I was the primary author, along with Ilya Shapiro, of an amicus brief filed in U.S. v. Texas on behalf of the Cato Institute and Professors Randy Barnett and Jeremy Rabkin. We make two primary arguments: First, that DAPA is inconsistent with the President’s duty to take care that the laws be faithfully executed; Second, that the writ should be dismissed as improvidently granted.
Here is the summary of the argument:
The question this Court has added to those presented in the petition was well-founded. “Deferred Action for Parents of Americans and Lawful Permanent Residents” (DAPA)—the president’s euphemistically named policy of systematically suspending and rewriting federal law, is not an act of prosecutorial discretion. Instead, it is an effort, in the face of direct congressional opposition, to nullify the existing law because the president’s preferred law was not enacted. Regardless of one’s views on existing immigration law, DAPA conflicts with five decades of congressional policy as embodied in the Immigration and Naturalization Act (INA) and is inconsistent with previous uses of deferred action. Nor is it a good-faith effort to allocate prosecutorial resources in a manner best suited to enforcing the law. Instead, DAPA amounts to the president’s refusal to enforce the law—in violation of his duty to take care that the laws be faithfully executed.
The Take Care Clause originated in response to the British monarch’s practice of suspending the law, crossing the line between executive and legislative functions. As the Constitution’s authors well knew, the English Bill of Rights reasserted Parliament’s legislative power in the wake of the Glorious Revolution, eliminating “the pretended power of suspending . . . or the execution of laws by regal authority.” The Bill of Rights, 1 W. & M., c. 2 (1689).

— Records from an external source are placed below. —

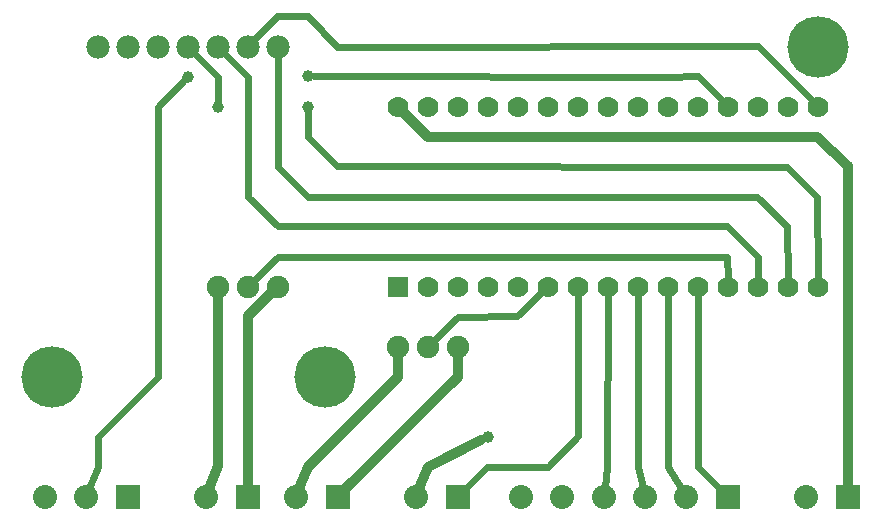
<source format=gtl>
G04 MADE WITH FRITZING*
G04 WWW.FRITZING.ORG*
G04 DOUBLE SIDED*
G04 HOLES PLATED*
G04 CONTOUR ON CENTER OF CONTOUR VECTOR*
%ASAXBY*%
%FSLAX23Y23*%
%MOIN*%
%OFA0B0*%
%SFA1.0B1.0*%
%ADD10C,0.039370*%
%ADD11C,0.204725*%
%ADD12C,0.080000*%
%ADD13C,0.070000*%
%ADD14C,0.075000*%
%ADD15C,0.078000*%
%ADD16R,0.080000X0.080000*%
%ADD17R,0.070000X0.069972*%
%ADD18C,0.032000*%
%ADD19C,0.024000*%
%LNCOPPER1*%
G90*
G70*
G54D10*
X1598Y330D03*
X598Y1530D03*
X999Y1532D03*
X698Y1430D03*
X998Y1430D03*
G54D11*
X2698Y1630D03*
X145Y530D03*
X1055Y530D03*
G54D12*
X2798Y130D03*
X2660Y130D03*
G54D13*
X1298Y830D03*
X1398Y830D03*
X1498Y830D03*
X1598Y830D03*
X1698Y830D03*
X1798Y830D03*
X1898Y830D03*
X1998Y830D03*
X2098Y830D03*
X2198Y830D03*
X2298Y830D03*
X2398Y830D03*
X2498Y830D03*
X2598Y830D03*
X2698Y830D03*
X1298Y1430D03*
X1398Y1430D03*
X1498Y1430D03*
X1598Y1430D03*
X1698Y1430D03*
X1798Y1430D03*
X1898Y1430D03*
X1998Y1430D03*
X2098Y1430D03*
X2198Y1430D03*
X2298Y1430D03*
X2398Y1430D03*
X2498Y1430D03*
X2598Y1430D03*
X2698Y1430D03*
G54D14*
X1498Y630D03*
X1398Y630D03*
X1298Y630D03*
X898Y830D03*
X798Y830D03*
X698Y830D03*
G54D12*
X2398Y130D03*
X2260Y130D03*
X2123Y130D03*
X1985Y130D03*
X1847Y130D03*
X1709Y130D03*
X1098Y130D03*
X960Y130D03*
X798Y130D03*
X660Y130D03*
X398Y130D03*
X260Y130D03*
X123Y130D03*
G54D15*
X298Y1630D03*
X398Y1630D03*
X498Y1630D03*
X598Y1630D03*
X698Y1630D03*
X798Y1630D03*
X898Y1630D03*
G54D12*
X1498Y130D03*
X1360Y130D03*
G54D16*
X2798Y130D03*
G54D17*
X1298Y830D03*
G54D16*
X2398Y130D03*
X1098Y130D03*
X798Y130D03*
X398Y130D03*
X1498Y130D03*
G54D18*
X1323Y1406D02*
X1398Y1329D01*
D02*
X1398Y1329D02*
X2697Y1329D01*
D02*
X2799Y1231D02*
X2798Y167D01*
D02*
X2697Y1329D02*
X2799Y1231D01*
G54D19*
D02*
X1799Y230D02*
X1898Y331D01*
D02*
X1597Y229D02*
X1799Y230D01*
D02*
X1898Y331D02*
X1898Y730D01*
D02*
X1898Y730D02*
X1898Y801D01*
D02*
X2244Y157D02*
X2199Y229D01*
D02*
X2376Y152D02*
X2298Y229D01*
D02*
X2115Y161D02*
X2098Y229D01*
D02*
X2298Y229D02*
X2298Y801D01*
D02*
X2199Y229D02*
X2198Y801D01*
D02*
X2098Y229D02*
X2098Y801D01*
D02*
X1997Y229D02*
X1989Y161D01*
D02*
X1998Y801D02*
X1997Y229D01*
G54D18*
D02*
X698Y231D02*
X673Y165D01*
D02*
X1299Y596D02*
X1299Y530D01*
D02*
X874Y806D02*
X798Y731D01*
D02*
X798Y731D02*
X798Y167D01*
D02*
X698Y796D02*
X698Y231D01*
D02*
X1299Y530D02*
X998Y229D01*
D02*
X998Y229D02*
X973Y165D01*
D02*
X1499Y530D02*
X1124Y156D01*
D02*
X1498Y596D02*
X1499Y530D01*
G54D19*
D02*
X1597Y229D02*
X1520Y152D01*
G54D18*
D02*
X1398Y229D02*
X1373Y165D01*
D02*
X1576Y319D02*
X1398Y229D01*
G54D19*
D02*
X499Y1430D02*
X585Y1517D01*
D02*
X271Y160D02*
X298Y230D01*
D02*
X1018Y1531D02*
X2197Y1530D01*
D02*
X2197Y1530D02*
X2298Y1532D01*
D02*
X2298Y1532D02*
X2378Y1451D01*
D02*
X298Y330D02*
X498Y530D01*
D02*
X298Y230D02*
X298Y330D01*
D02*
X498Y530D02*
X499Y1430D01*
D02*
X819Y1652D02*
X897Y1731D01*
D02*
X2498Y860D02*
X2498Y930D01*
D02*
X898Y1600D02*
X898Y1229D01*
D02*
X798Y1129D02*
X798Y1530D01*
D02*
X1097Y1630D02*
X2498Y1632D01*
D02*
X999Y1731D02*
X1097Y1630D01*
D02*
X2498Y930D02*
X2397Y1031D01*
D02*
X2597Y1032D02*
X2598Y860D01*
D02*
X798Y1530D02*
X719Y1609D01*
D02*
X898Y1229D02*
X998Y1129D01*
D02*
X898Y1032D02*
X798Y1129D01*
D02*
X2397Y1031D02*
X898Y1032D01*
D02*
X2497Y1129D02*
X2597Y1032D01*
D02*
X998Y1129D02*
X2497Y1129D01*
D02*
X2598Y1532D02*
X2678Y1451D01*
D02*
X2498Y1632D02*
X2598Y1532D01*
D02*
X897Y1731D02*
X999Y1731D01*
D02*
X1499Y730D02*
X1697Y731D01*
D02*
X1419Y651D02*
X1499Y730D01*
D02*
X1697Y731D02*
X1777Y810D01*
D02*
X698Y1530D02*
X619Y1609D01*
D02*
X1097Y1231D02*
X999Y1329D01*
D02*
X999Y1329D02*
X998Y1411D01*
D02*
X2697Y1129D02*
X2597Y1229D01*
D02*
X2597Y1229D02*
X1097Y1231D01*
D02*
X698Y1449D02*
X698Y1530D01*
D02*
X2698Y860D02*
X2697Y1129D01*
D02*
X899Y930D02*
X819Y851D01*
D02*
X2397Y930D02*
X899Y930D01*
D02*
X2398Y860D02*
X2397Y930D01*
G04 End of Copper1*
M02*
</source>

Nevertheless, King George III routinely refused his assent to laws enacted by colonial legislatures, insisting that they contain a clause authorizing the king to suspend their authority. This blurring of legislative and executive power yielded the first two grievances in the Declaration of Independence. Many of the early state constitutions that predated the federal Constitution also mandated that their executives faithfully execute the laws—or prohibited governors from suspending them.
In Philadelphia in 1787, early versions of the Take Care Clause from the Committee of Detail focused on the president’s “duly” executing the laws. Later revisions from the Committee of Style and Arrangement—staffed by James Madison and Alexander Hamilton—shifted the focus by emphasizing the President’s obligation to “faithfully” execute the laws. 3 The Records of the Federal Convention of 1787, at 617, 624 (Max Farrand, ed. 1911); Federalist No. 77 (Hamilton).
A textualist examination of the Take Care Clause reveals that its fulcrum is the president’s faithfulness to his enforcement duty. The Clause specifies that the president “shall take care that the laws be faithfully executed.” This duty entails four distinct but interconnected components.
First, the president “shall” execute the law. The duty is mandatory, not discretionary.
Second, he must act with “care” or “regard” for his duty. Kendall v. U.S. ex rel Stokes, 37 U.S. (12 Pet.) 524, 612-13 (1838).
Third, the president must “execute” Congress’s laws, not engage in a legislative act himself. Little v. Barreme, 6 U.S. (2 Cranch) 170, 177-78 (1804).
Fourth, and most importantly, the clause requires that the president act “faithfully”—literally, in good faith. While no president can perfectly execute the law, and he may have to prioritize his actions given limited resources, he must nevertheless make a faithful effort to execute the laws.
For two primary reasons, DAPA is inconsistent with the president’s duty to take care that the laws be faithfully executed. First, the circumstances that gave rise to DAPA demonstrate that it is not a good-faith exercise of prosecutorial discretion, but instead a blatant effort to nullify a law that the president sought unsuccessfully to repeal.
Second, DAPA is not an execution of the law, but amounts to a legislative act: the granting of lawful presence to a class of millions to whom Congress expressly denied that status. Further, DAPA is not consonant with congressional policy, nor has Congress acquiesced in it. On the contrary, it is a “measure incompatible with the expressed . . . will of Congress.” Youngstown Sheet & Tube Co. v. Sawyer, 343 U.S. 579, 637 (1952) (Jackson, J., concurring). Ordinarily, this would mean that the president could “rely only upon his own constitutional powers minus any constitutional powers of Congress over the matter.” Id. But as Congress has virtually the entire power at issue here—and there are no claims of inherent executive power—that leaves the President with nothing.
Faced with a grave risk to the separation of powers, the Court should affirm the judgment of the Fifth Circuit and enjoin DAPA’s enforcement. Alternatively, the Court should dismiss the writ of certiorari as improvidently granted.
I plan on attending oral arguments, and will report more on the case afterwards.